Work task: Could you reproduce the lines below from the one with "right front paw: (169, 131)" through the one with "left back paw: (262, 132)"? Keep both ends and add nothing.

START Data to examine

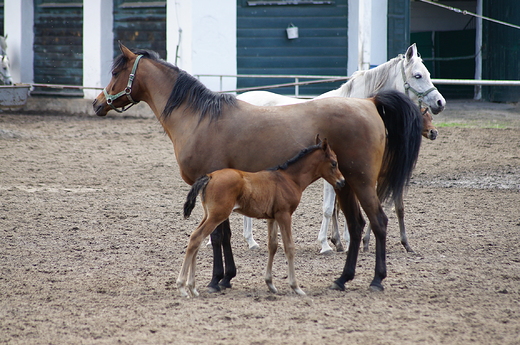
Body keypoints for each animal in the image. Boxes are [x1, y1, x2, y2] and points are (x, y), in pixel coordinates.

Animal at [210, 42, 442, 253]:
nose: (440, 102)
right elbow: (329, 209)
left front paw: (344, 242)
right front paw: (328, 244)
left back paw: (251, 241)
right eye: (418, 75)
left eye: (429, 73)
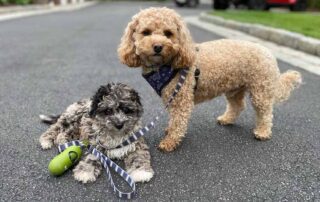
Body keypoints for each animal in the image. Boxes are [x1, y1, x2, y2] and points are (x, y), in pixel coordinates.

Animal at [117, 7, 300, 152]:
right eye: (146, 32)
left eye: (168, 34)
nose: (158, 47)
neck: (166, 66)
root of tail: (268, 52)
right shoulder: (172, 97)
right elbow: (173, 119)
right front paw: (169, 131)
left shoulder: (181, 98)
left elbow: (178, 122)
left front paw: (170, 142)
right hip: (235, 88)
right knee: (238, 105)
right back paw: (227, 119)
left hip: (261, 89)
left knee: (265, 113)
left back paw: (262, 132)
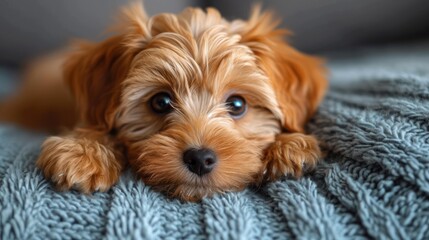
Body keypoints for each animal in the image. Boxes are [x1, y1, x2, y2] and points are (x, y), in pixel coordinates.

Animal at [0, 2, 326, 201]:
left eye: (237, 105)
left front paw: (288, 147)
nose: (200, 158)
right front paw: (82, 152)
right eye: (161, 102)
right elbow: (98, 127)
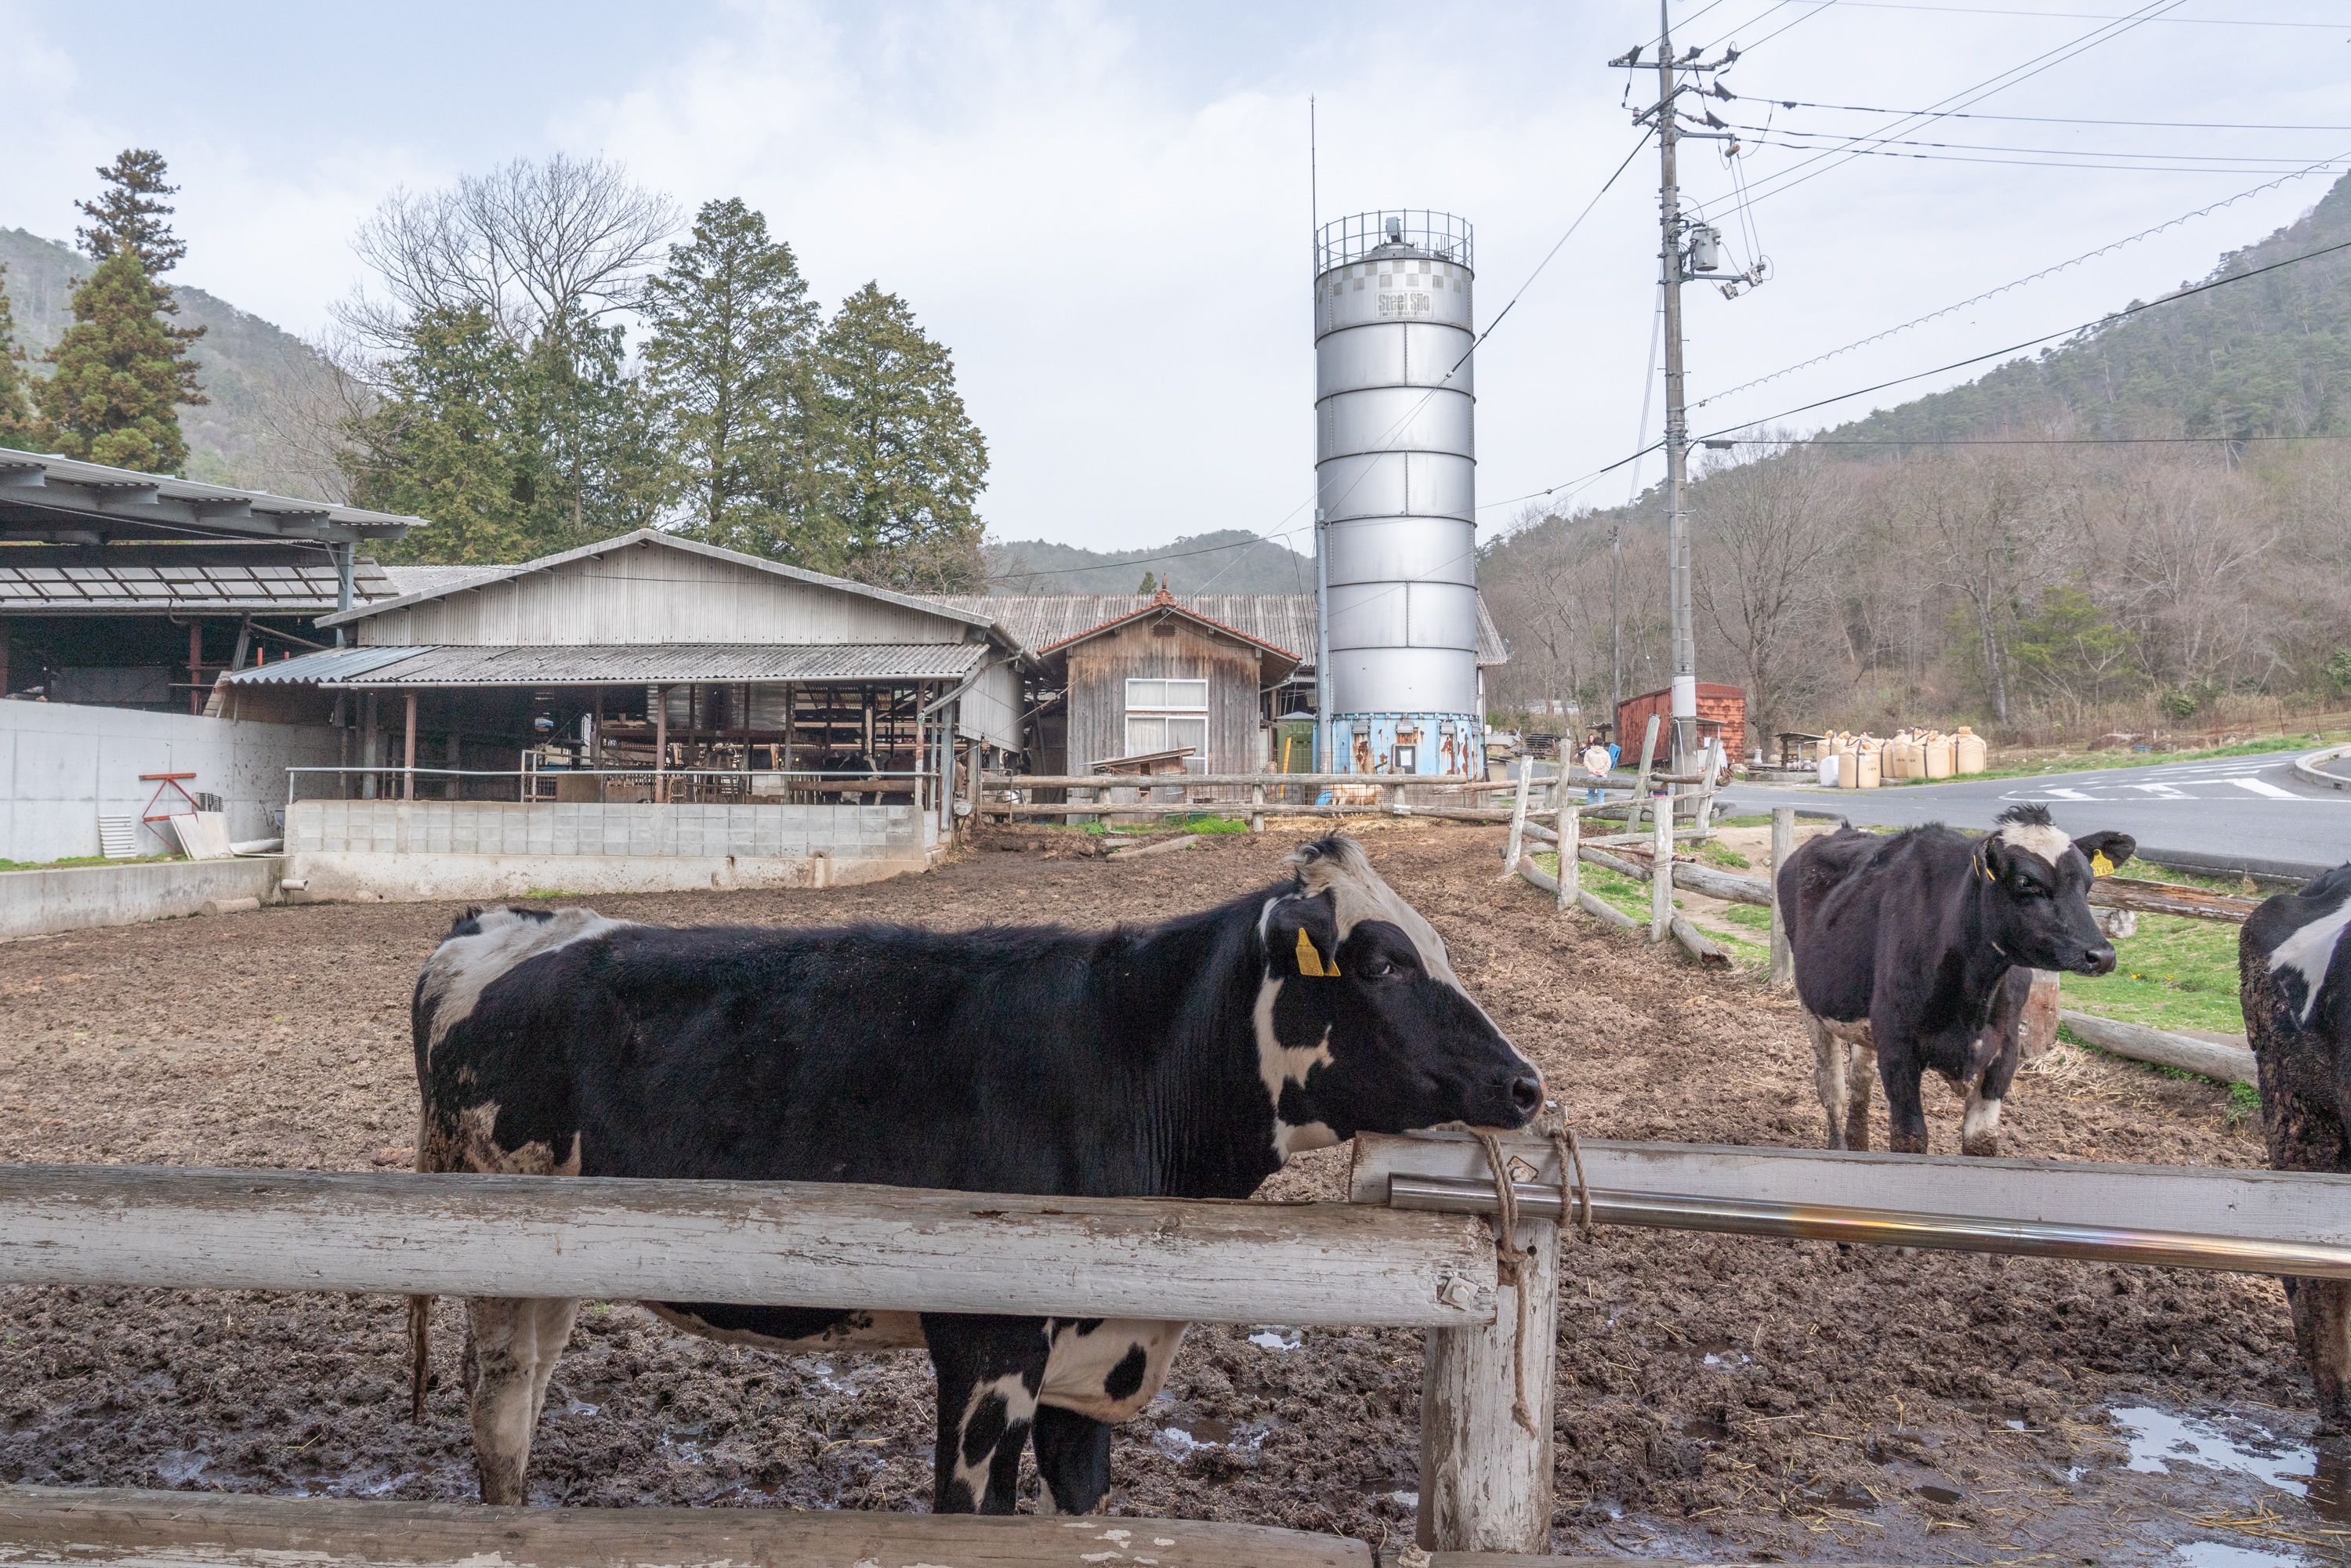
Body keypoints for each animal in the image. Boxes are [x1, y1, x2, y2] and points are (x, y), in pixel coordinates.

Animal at [409, 842, 1542, 1514]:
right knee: (498, 1411)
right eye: (1382, 962)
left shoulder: (1090, 1368)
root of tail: (502, 920)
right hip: (494, 1252)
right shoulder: (983, 1346)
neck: (1133, 1054)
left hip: (557, 1266)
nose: (1525, 1083)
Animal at [1777, 809, 2135, 1152]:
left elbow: (1982, 1141)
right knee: (1832, 1090)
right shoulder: (1897, 1046)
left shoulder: (2005, 1051)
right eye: (2025, 881)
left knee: (1860, 1082)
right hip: (1812, 1005)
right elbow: (1909, 1138)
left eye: (2088, 882)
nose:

END Data to examine

Reply to the task:
right front paw: (169, 131)
left shoulder: (181, 98)
left elbow: (178, 122)
left front paw: (170, 142)
right hip: (235, 88)
right knee: (238, 105)
right back paw: (227, 119)
left hip: (261, 89)
left knee: (265, 113)
left back paw: (262, 132)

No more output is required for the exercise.